Era la fine degli anni Novanta quando un gruppo di editori cileni parlò per la prima volta di bibliodiversità. In un panorama dominato da grossi editori, che coprono gran parte del mercato e che spesso stabiliscono il proprio piano editoriale in base alla massima redditività e non alla qualità del prodotto edito, i piccoli editori la garantiscono e se ne fanno portavoce.
Nel 2007, dopo anni di riflessioni e contatti tra i vari editori, si è svolto un importante convegno, organizzato dall’Alleanza internazionale degli editori indipendenti e patrocinato dall’UNESCO, da cui è scaturita la Dichiarazione internazionale degli editori indipendenti per la tutela e la promozione della bibliodiversità. (La versione linkata è quella del 2014).
Il perché della bibliodiversità
Da allora il dibattito è acceso e la relazione e la collaborazione fra editori indipendenti di tutto il mondo continua. Lo scopo è far uscire il prodotto libro da una logica di massimizzazione del profitto che produce una omologazione sempre più forte. Per dirla in soldoni: non appena Harry Potter (o se preferite Twilight o Cinquanta sfumature di grigio) hanno avuto successo, gran parte della produzione letteraria successiva si è allineata al genere.
Un processo assolutamente normale e se vogliamo niente affatto scandaloso. Se non fosse per il fatto che questo genere di “impronte” durano anni e a volte sembrano stravolgere i piani editoriali.
Da un punto di vista prettamente intellettuale, produzioni sempre identiche appiattiscono il gusto del pubblico. Se aggiungiamo che i piccoli editori fanno molta fatica ad ottenere visibilità e mezzi per emergere e rendere appetibili le loro offerte, è come se i generi letterari, gli stili narrativi si riducessero drasticamente.
Ora, è chiaro che non sempre piccola editoria vuol dire editoria di qualità, ma è anche vero che noi lettori abbiamo imparato ormai da tempo a slegare da un concetto di qualità anche i colossi del campo.
La qualità dei libri
Per noi che facciamo del recensire libri la nostra passione e professione, il fenomeno è evidente anche al di là delle statistiche.

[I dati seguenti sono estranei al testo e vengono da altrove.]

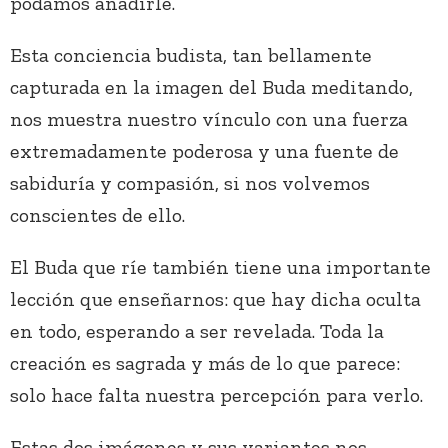
podamos añadirle.
Esta conciencia budista, tan bellamente
capturada en la imagen del Buda meditando,
nos muestra nuestro vínculo con una fuerza
extremadamente poderosa y una fuente de
sabiduría y compasión, si nos volvemos
conscientes de ello.
El Buda que ríe también tiene una importante
lección que enseñarnos: que hay dicha oculta
en todo, esperando a ser revelada. Toda la
creación es sagrada y más de lo que parece:
solo hace falta nuestra percepción para verlo.
Estas dos imágenes y sus variantes nos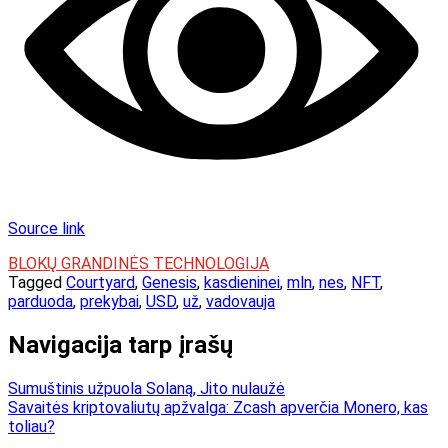
Source link
BLOKŲ GRANDINĖS TECHNOLOGIJA
Tagged
Courtyard
,
Genesis
,
kasdieninei
,
mln
,
nes
,
NFT
,
parduoda
,
prekybai
,
USD
,
už
,
vadovauja
Navigacija tarp įrašų
Sumuštinis užpuola Solaną, Jito nulaužė
Savaitės kriptovaliutų apžvalga: Zcash apverčia Monero, kas
toliau?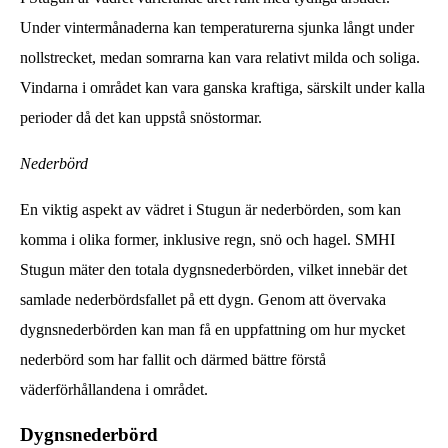
Under vintermånaderna kan temperaturerna sjunka långt under
nollstrecket, medan somrarna kan vara relativt milda och soliga.
Vindarna i området kan vara ganska kraftiga, särskilt under kalla
perioder då det kan uppstå snöstormar.
Nederbörd
En viktig aspekt av vädret i Stugun är nederbörden, som kan
komma i olika former, inklusive regn, snö och hagel. SMHI
Stugun mäter den totala dygnsnederbörden, vilket innebär det
samlade nederbördsfallet på ett dygn. Genom att övervaka
dygnsnederbörden kan man få en uppfattning om hur mycket
nederbörd som har fallit och därmed bättre förstå
väderförhållandena i området.
Dygnsnederbörd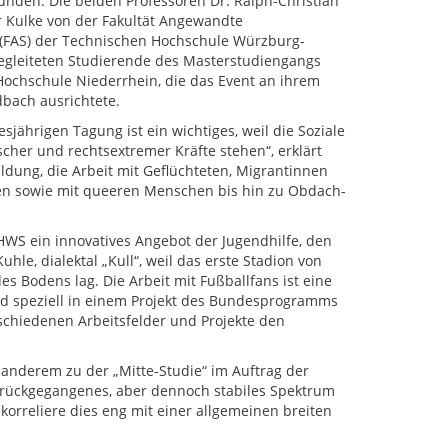
funden. Die beiden Professoren Dr. Ralph-Christian
r Kulke von der Fakultät Angewandte
 (FAS) der Technischen Hochschule Würzburg-
egleiteten Studierende des Masterstudiengangs
 Hochschule Niederrhein, die das Event an ihrem
ach ausrichtete.
sjährigen Tagung ist ein wichtiges, weil die Soziale
cher und rechtsextremer Kräfte stehen“, erklärt
ildung, die Arbeit mit Geflüchteten, Migrantinnen
n sowie mit queeren Menschen bis hin zu Obdach-
WS ein innovatives Angebot der Jugendhilfe, den
hle, dialektal „Kull“, weil das erste Stadion von
s Bodens lag. Die Arbeit mit Fußballfans ist eine
und speziell in einem Projekt des Bundesprogramms
rschiedenen Arbeitsfelder und Projekte den
anderem zu der „Mitte-Studie“ im Auftrag der
 zurückgegangenes, aber dennoch stabiles Spektrum
korreliere dies eng mit einer allgemeinen breiten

Si fatica non poco a trovare voci nuove e interessanti, romanzi o racconti o raccolte poetiche originali. Persino la qualità dell’editing e delle traduzioni è spesso scarsa.
Mi chiedo se il mercato degli ebook avrà l’opportunità di migliorare la situazione, avendo meno costi e oneri del prodotto cartaceo tradizionale. Certo che, da lettrice, a prescindere da un’offerta legata alla bibliodiversità, credo che tocchi anche a noi lettori osare e dare fiducia ai piccoli editori, se non altro per scoprire qualcosa di diverso.
Io, per il momento, vi consiglio di dare una lettura alla Dichiarazione, curiosa soprattutto per il lungo elenco di firmatari e per i paesi da cui sono giunti.